━━━ Text ━━━

Global real estate transactions bounced back during the fourth quarter of 2020, though they remained well off the pace of the prior year.
The concept of paying a ‘portfolio premium’ for private real estate materialized in the latter years of the pre-covid market cycle. As we will explore later this week, the concept is only really surviving during the pandemic era in the ‘market darling’ asset class of logistics. There, aggregation bonuses of up to 20 percent can be paid by larger managers or investors to reward smaller peers for doing the leg work to pool assets for institutional ownership. Manish Chande (his LinkedIn here), senior partner at Clearbell Capital, said the trend is so prevalent that smaller firms such as his do not mind being vocal about it: “We have the ability to fish in the undergrowth. In so doing, that has created the aggregator model and effectively made us a feeder fund for strategic investors.” Blackstone, InfraRed, NW1 Partners and broker DTRE will also feature in the piece.
As the pandemic drags on, the US real estate market remains bifurcated into property types that are thriving (industrial, multifamily, life science) and those that are not (hospitality, retail and office). And, as we explored in our analysis of LBA’s recap of two industrial portfolios yesterday, funds that own both types of real estate are increasingly considering recaps. They allow the former to extend the life of strong performing assets or monetize in-demand holdings without sacrificing their cashflows entirely. For the latter, a recap can spare them from having to sell at distressed discounts. Together, they point to one thing: many more recaps ahead in 2021.
Next stop: Invictus
Veteran capital raiser Doug Kinney is on the move again, this time to Washington, DC-based Invictus Capital Partners where he will take the role of managing director and head of investor relations. The fundraising specialist was most recently a managing partner and co-head of capital raising and investor relations at BentallGreenOak, a position he took in 2016 after a four-year stint at The Carlyle Group.

━━━

_Problem set_
1) Using the real estate text, answer yes or no to each statement and quote the words that decide it: (a) Aggregation bonuses in logistics can reach 20 percent. (b) Office is named among the US property types that are thriving. (c) Invictus Capital Partners is based in Washington, DC.
2) Resume the real estate text, picking up right after its final sentence.
The rows that follow come from a different source than the real estate text.

━━━ Input data ━━━

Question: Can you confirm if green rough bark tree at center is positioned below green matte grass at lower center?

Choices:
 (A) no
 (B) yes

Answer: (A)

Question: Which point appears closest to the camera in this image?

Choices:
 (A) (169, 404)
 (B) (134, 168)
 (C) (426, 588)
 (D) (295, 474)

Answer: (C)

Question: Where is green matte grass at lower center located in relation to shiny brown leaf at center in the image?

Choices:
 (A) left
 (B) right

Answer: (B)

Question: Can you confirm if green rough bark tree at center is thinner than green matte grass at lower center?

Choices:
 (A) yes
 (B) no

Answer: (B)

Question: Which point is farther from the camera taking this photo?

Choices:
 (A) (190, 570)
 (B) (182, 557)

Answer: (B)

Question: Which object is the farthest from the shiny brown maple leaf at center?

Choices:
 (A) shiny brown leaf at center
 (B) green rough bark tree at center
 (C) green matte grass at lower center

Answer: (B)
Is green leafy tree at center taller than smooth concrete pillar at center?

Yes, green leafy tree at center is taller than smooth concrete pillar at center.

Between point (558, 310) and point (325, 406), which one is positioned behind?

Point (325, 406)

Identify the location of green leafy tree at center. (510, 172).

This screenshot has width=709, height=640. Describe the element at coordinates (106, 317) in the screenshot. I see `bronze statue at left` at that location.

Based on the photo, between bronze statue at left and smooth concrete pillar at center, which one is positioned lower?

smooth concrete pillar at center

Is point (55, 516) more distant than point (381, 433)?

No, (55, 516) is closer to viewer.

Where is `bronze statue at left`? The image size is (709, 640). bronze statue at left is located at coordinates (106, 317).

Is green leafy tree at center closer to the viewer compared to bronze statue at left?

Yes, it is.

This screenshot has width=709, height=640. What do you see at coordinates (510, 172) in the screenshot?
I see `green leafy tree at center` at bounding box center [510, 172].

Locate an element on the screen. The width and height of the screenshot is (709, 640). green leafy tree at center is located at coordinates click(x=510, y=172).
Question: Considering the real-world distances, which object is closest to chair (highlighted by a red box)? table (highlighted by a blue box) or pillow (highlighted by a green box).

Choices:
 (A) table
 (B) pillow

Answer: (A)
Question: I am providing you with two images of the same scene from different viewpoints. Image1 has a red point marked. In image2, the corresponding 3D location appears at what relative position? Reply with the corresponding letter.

━━━

_Answers to the tasks_
1)
(a) Yes: "aggregation bonuses of up to 20 percent can be paid by larger managers or investors"
(b) No: "those that are not (hospitality, retail and office)"
(c) Yes: "Washington, DC-based Invictus Capital Partners"

2)
In case you missed it
What Biden means for real assets
It has been less than two weeks since Joe Biden was sworn in as the 46th president of the United States and a lot has happened already. Cabinet secretaries have been picked, dozens of executive orders have been signed and the real assets world has already had a taste for life under a new president and a Democrat-controlled Congress. Top journalists from PERE, Infrastructure Investor and Agri Investor discussed these changes last week. See what they had to say here.
Doubling up in APAC
Asia-Pacific is taking up a bigger slice of the pie for global investors in their portfolios, as the region’s growth potential has been accelerated by the pandemic. Canada’s Ivanhoé Cambridge plans to double its allocation in Asia-Pacific in the short- to medium-term with a focus on logistics and multifamily sectors (see our coverage here). The investor resumed making new investments in the region in the second half of 2020 and has most recently committed $400 million to invest in Japanese logistics with PAG. Having been in APAC for 15 years, the firm currently allocates around 7 percent of its CA$64 billion ($50 billion; € 41 billion) portfolio in the region.